En salle, l'enfer, c'est les autres. Les ronfleurs, les tousseurs, les renifleurs, les commentateurs, les froisseurs de papier de bonbon, désormais les croqueurs de pop-corn, une seule de ces engeances peut transformer votre séance en cauchemar. Je m'étais rendu ce soir là dans la petite salle art et essai que j'aimais fréquenter sur la place Garibaldi. Pour une raison inconnue, on reprenait Excalibur. La salle est très petite mais ça ne se refuse pas. J'entre, je suis seul, le film commence, c'est royal. Débarquent alors quatre personnes qui vont se révéler très vite s'être trompés de film, de salle, de cinéma, sans doute même de quartier. Après les remarques ironiques sur la rusticité de la salle, le film a été systématiquement moqué tout du long, avec rires gras et plaisanteries associées sans aucun égard pour ma petite personne. Je pense qu'ils ne m'ont même pas vu, enfoncé que j'étais au second rang. Bien sûr, je n'ai rien dit, je suis un garçon réservé et puis j'ignorais leur carrure. Prudence. Ce qui est terrible avec ces échappés de multiplexe, c'est que l'on finit très vite par voir le film comme eux. Ainsi, c'est la première fois que j'ai remarqué le tuyau qui fait jaillir la fumée de la bouche de Morgane jouée par la belle Helen Mirren. Mais c'est dur, très dur. Je les les ai maudits et s'ils se reconnaissent, qu'ils sachent bien que ma malédiction court toujours. Ils auraient pu partir, j'aurais dû sortir. Pour me consoler, j'ai revu le film plusieurs fois depuis et je me suis mentalement excusé auprès de John Boorman.
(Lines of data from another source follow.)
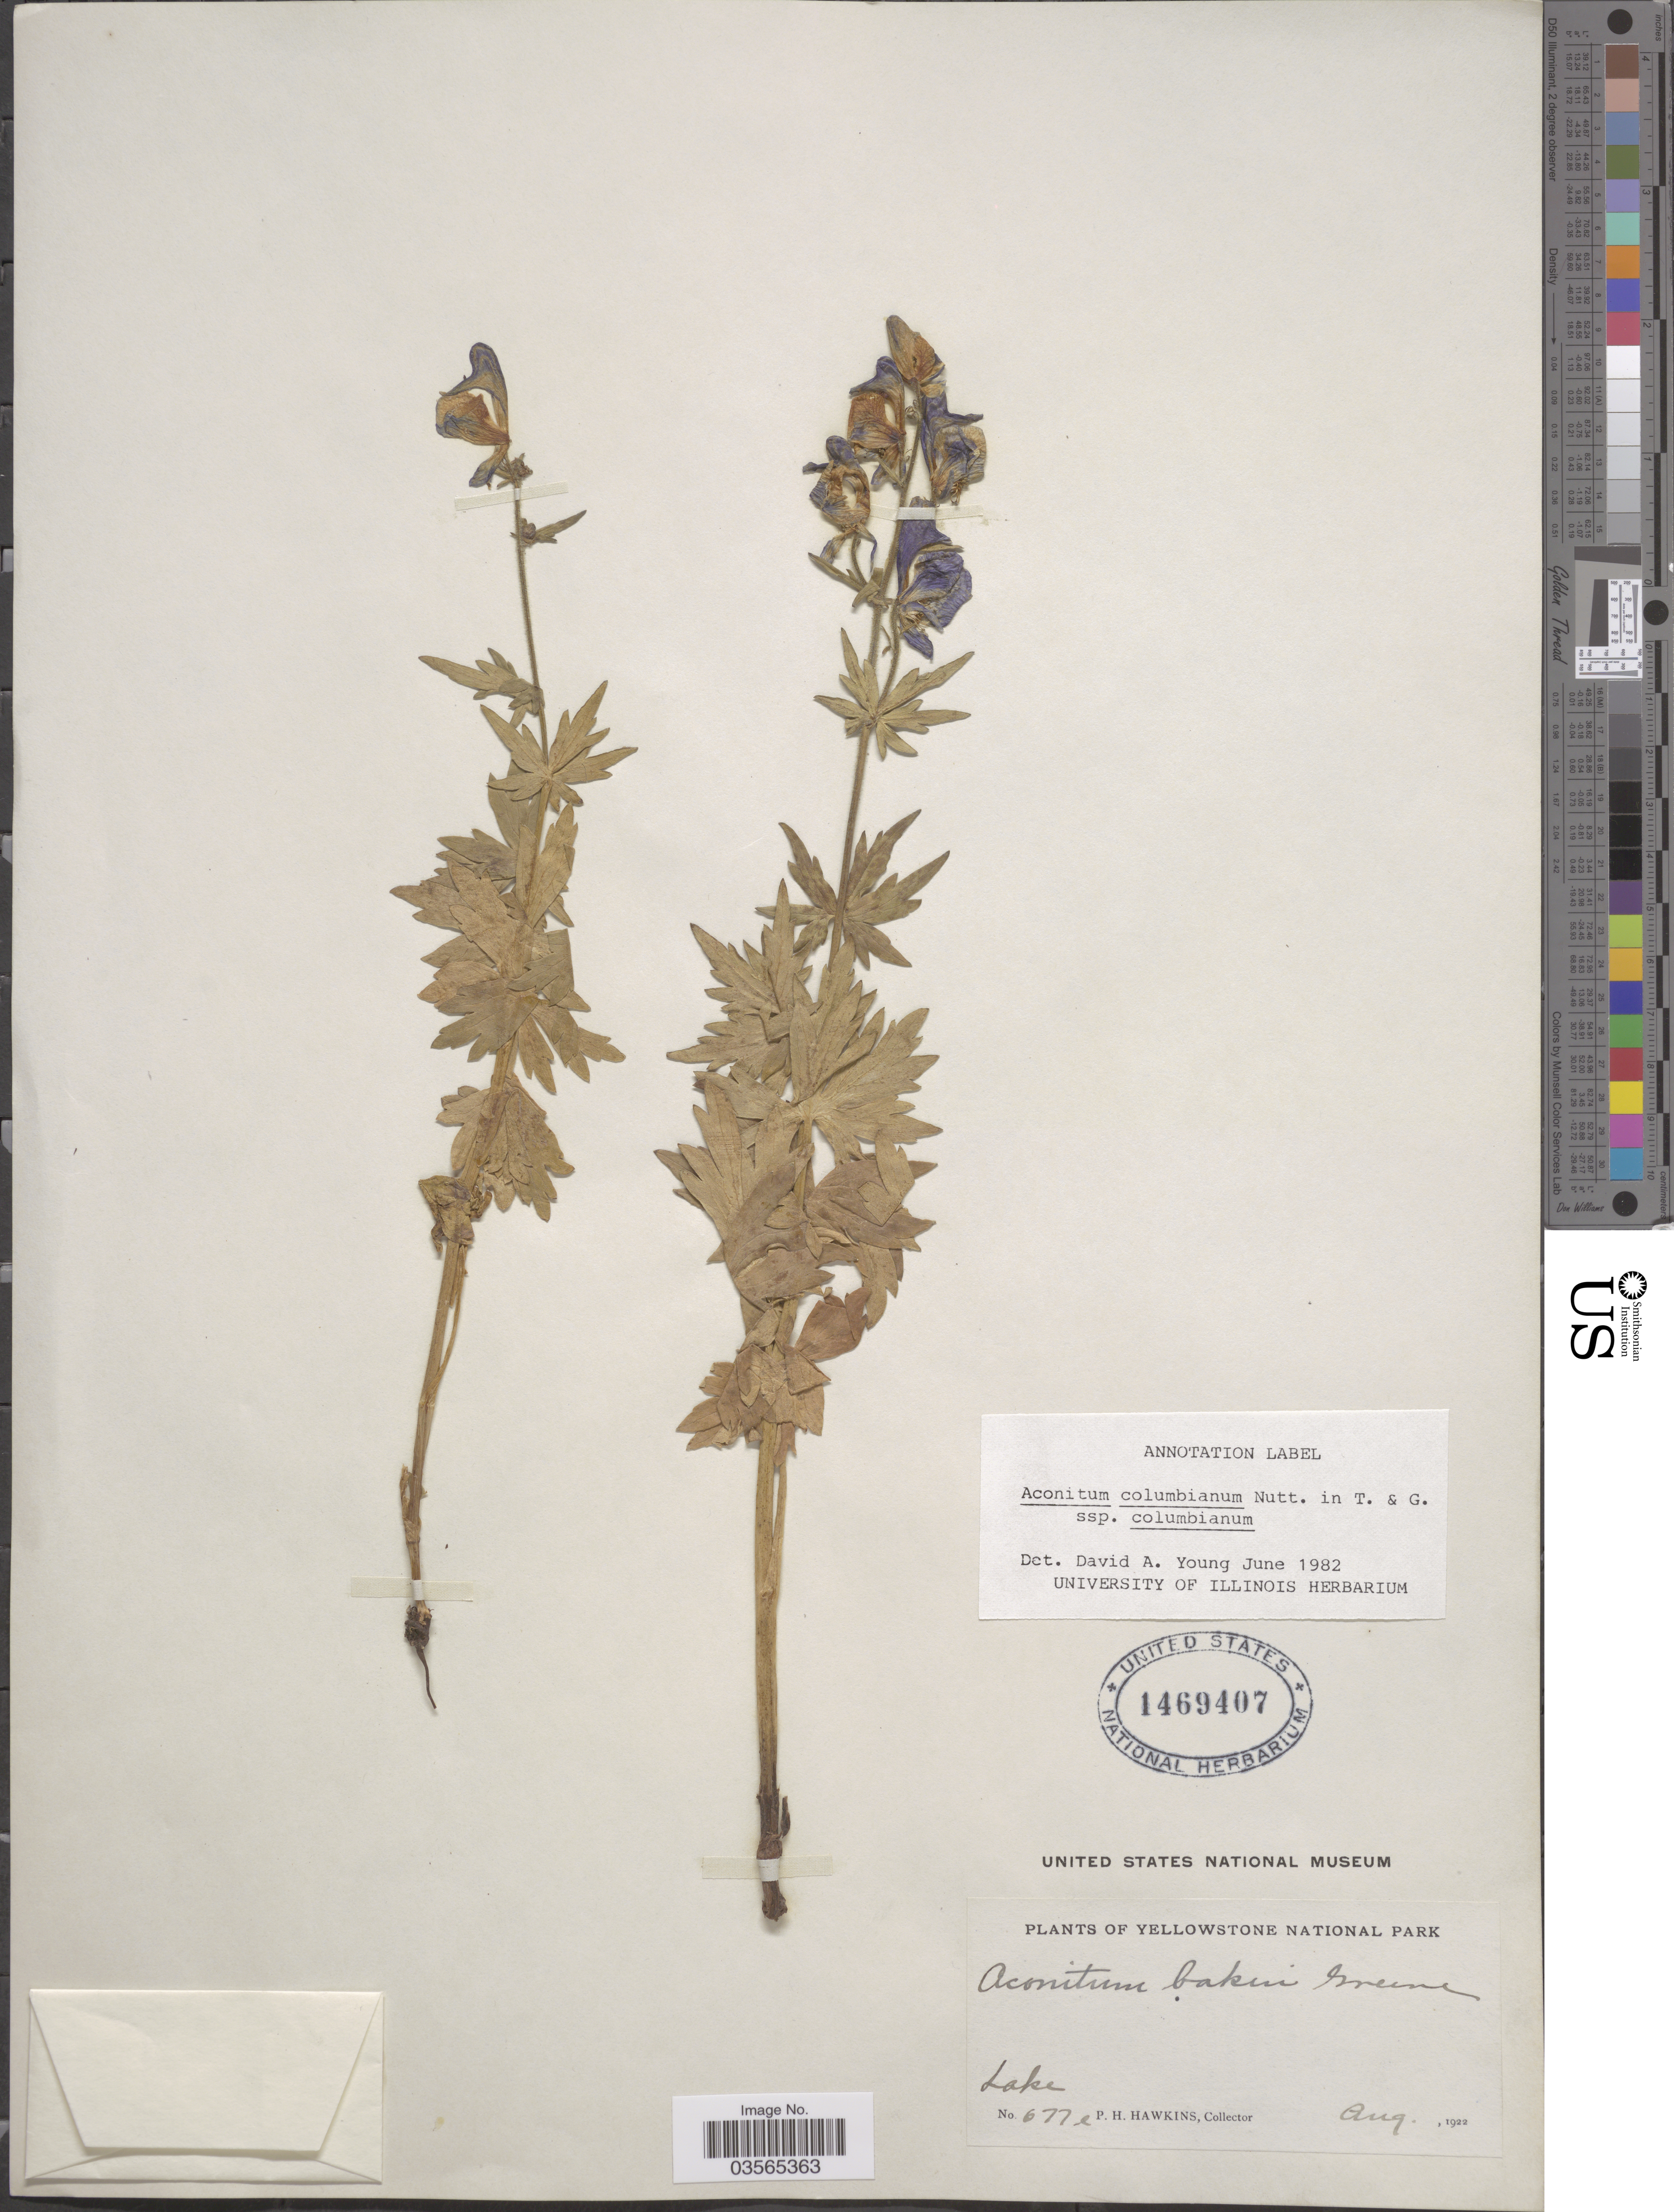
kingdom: Plantae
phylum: Tracheophyta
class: Magnoliopsida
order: Ranunculales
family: Ranunculaceae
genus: Aconitum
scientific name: Aconitum columbianum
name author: Nutt.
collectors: P. Hawkins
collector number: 677e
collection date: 1922-08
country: United States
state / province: Wyoming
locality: Yellowstone National Park. Lake.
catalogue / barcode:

Quelques années plus tard, à une séance de Cannes Classic de San duk bei do (La rage du tigre - 1971), le même phénomène s'est produit mais quelqu'un que je ne serais jamais a lancé un sonore "Fermez vos gueules !" et la poésie de Chang Cheh a triomphé. Ce souvenir est aimablement dédié à Père Delauche.